PROMPT
Reproduce the data in full, exactly as given, leaving images out.
Top of DATA SEGMENT
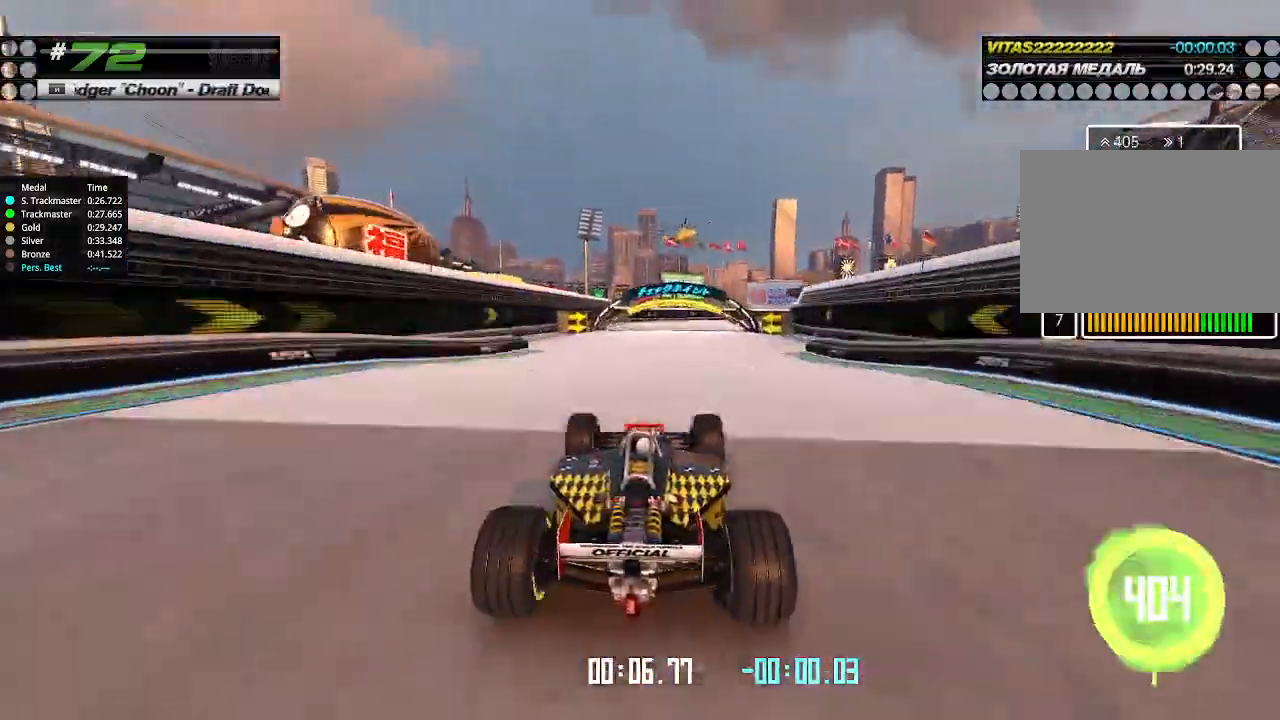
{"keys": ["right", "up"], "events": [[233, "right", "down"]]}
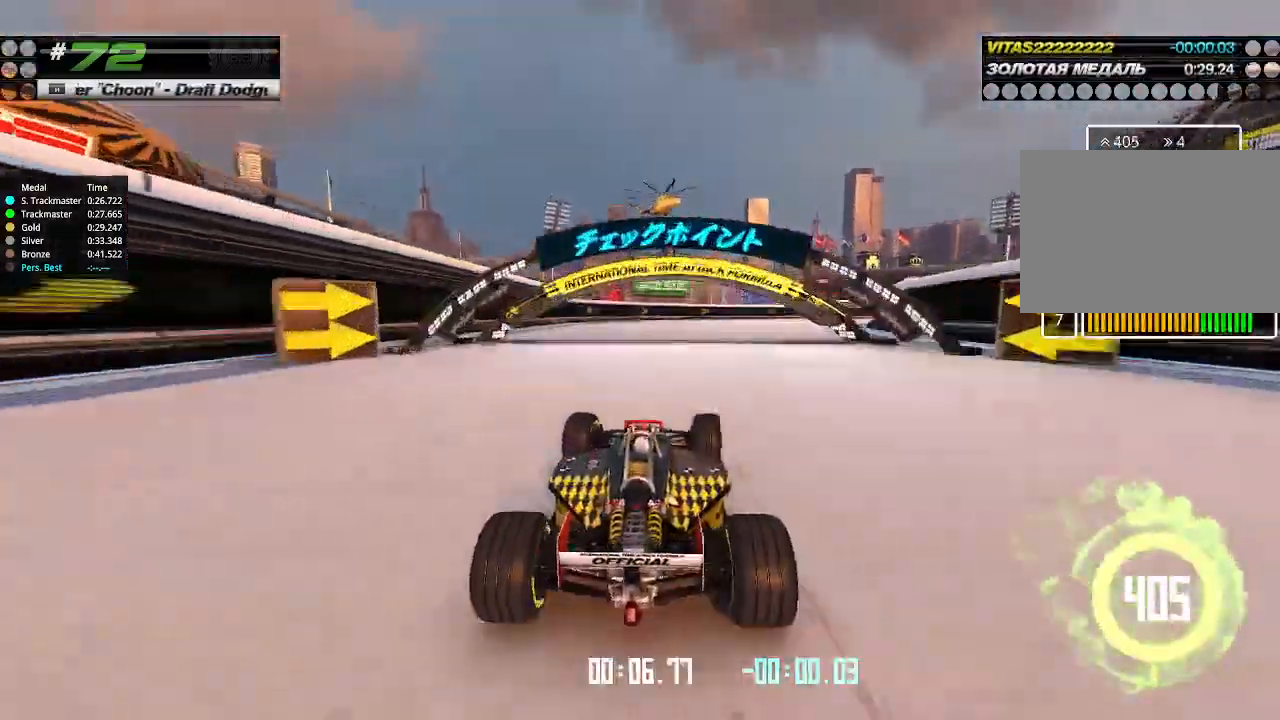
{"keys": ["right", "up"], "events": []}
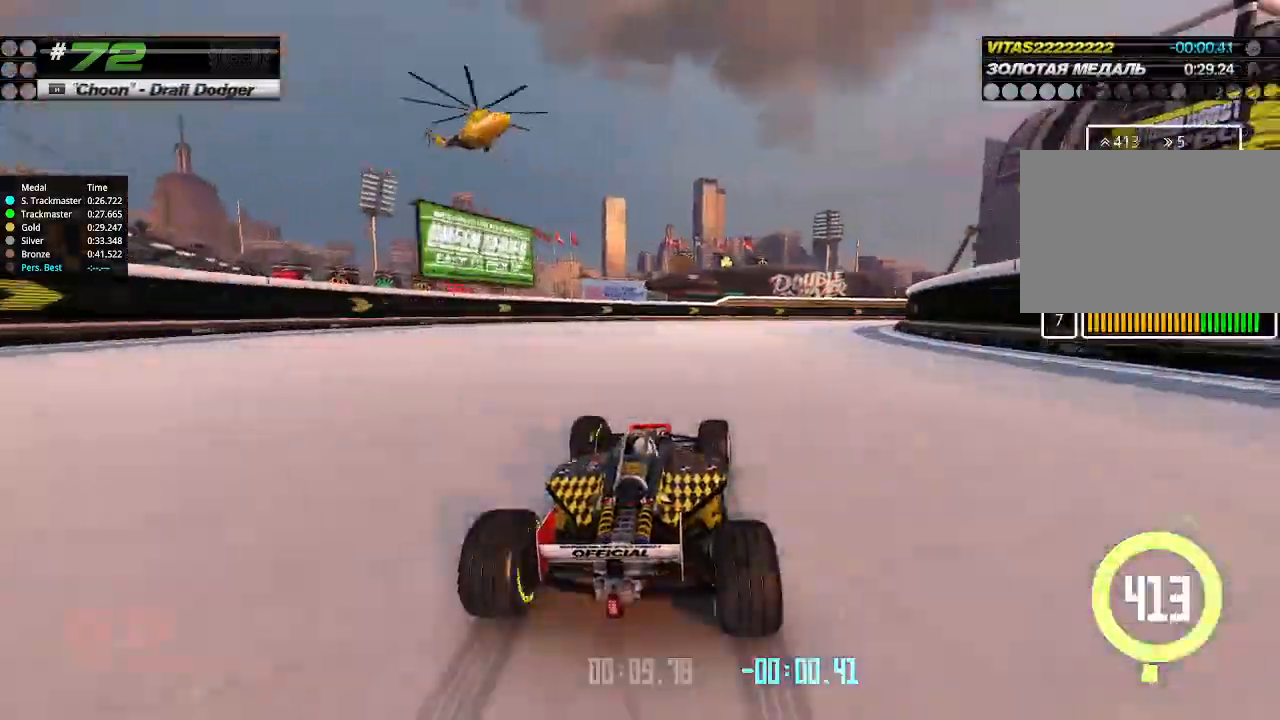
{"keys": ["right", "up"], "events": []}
Bottom of DATA SEGMENT
SOLUTION TO THE EXERCISE
{"keys": ["right", "up"], "events": [[233, "right", "down"]]}
{"keys": ["right", "up"], "events": []}
{"keys": ["right", "up"], "events": []}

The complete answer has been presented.